PG: Quando saiu essa notícia, eu, honestamente, não tinha conhecimento desse dado. Fiquei muito satisfeito. Já estamos quase a chegar ao final do ano, o que já tem algum relevo. Isto pode parecer simplório, mas para a Angola, comparativamente com países de maior dimensão, tem um impacto especial. Neste momento, é uma febre em Angola. Anda toda a gente louca com a seleção.
zz: Cada vitória é festejada com grande entusiasmo?
PG: Sim, são os triunfos que agregam sinergias. O desejável é sempre que os resultados reflitam o plano estratégico e estrutural. Às vezes, a euforia do momento leva-nos a toldar um bocadinho a nossa visão, porque ainda estamos muito distantes dos recursos afetos às outras seleções do topo de África. É algo que tem repercussões nas viagens, nos alojamentos, nas condições de treino e, sobretudo, na performance desportiva. Felizmente, temos vindo a encobrir estas disparidades, com os jogadores a terem muito mérito.
zz: Mister, foi escrita mais uma página dourada no percurso da Angola com a qualificação para a próxima edição do CAN. Quais são os próximos objetivos da seleção e até onde é que esta equipa pode chegar?
PG: O mais recente tem sido mais visível, sem dúvida. Contudo, se eu olhar os registos desde o início de 2022 até hoje, nós perdemos, apenas, três jogos, em 33 partidas oficiais. Um deles até foi na COSAFA, com uma grande penalidade contra nós que foi claramente mal assinalada, já na reta final do duelo. Portanto, isto já reflete aqui uma consistência clara ao nível dos resultados e também da performance desportiva. A verdade é que este ano tem sido especial, fruto destes indicadores invulgares na seleção de Angola. São indicadores que nos dão confiança para enfrentar o futuro. Nestes últimos três anos temos sentido um grande apoio da população, mas o fervor com que se vive agora o futebol aqui é diferente. O país pára autenticamente para ver a seleção. Esta grande mobilização faz-me transbordar de alegria e de energia para conseguirmos ser mais capazes e competentes.
zz: Depú foi afastado de um estágio da seleção angolana, recentemente. O que é que levou a esta medida ríspida?

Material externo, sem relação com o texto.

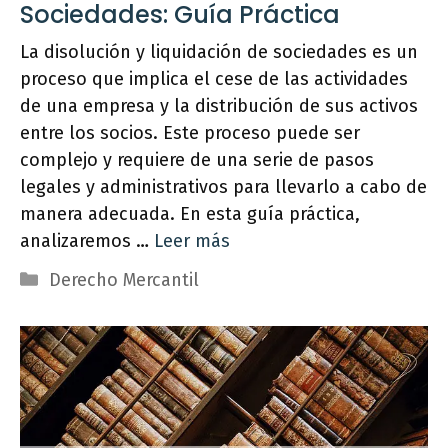
Sociedades: Guía Práctica
La disolución y liquidación de sociedades es un
proceso que implica el cese de las actividades
de una empresa y la distribución de sus activos
entre los socios. Este proceso puede ser
complejo y requiere de una serie de pasos
legales y administrativos para llevarlo a cabo de
manera adecuada. En esta guía práctica,
analizaremos …
Leer más
Categorías
Derecho Mercantil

PG: O Depú é um jogador que já é internacional comigo. Contudo, na sequência da grave lesão que sofreu, lancei o repto para ele estar presente na Taça COSAFA, uma vez que ele não estava a dar continuidade ao bom momento que atravessou no Gil Vicente numa fase inicial. Eu queria que ele ganhasse consistência e que se firmasse na seleção principal da Angola. Ele esteve muito bem, inclusive foi o melhor marcador do torneio. Contudo, há uma lógica comportamental que nós não podemos abdicar. O Depú descorou este ideal num estágio. Ele percebeu imediatamente que errou. A situação obrigou-nos a ser um bocadinho mais enfáticos e, como tal, acabou por ser excluído do grupo. No entanto, eu acredito que serviu de alerta. Uma coisa é certa... nós não pomos um risco em cima de quem não aproveita oportunidades, mas vai certamente para o fundo da lista, enquanto outros estão a ganhar pontos.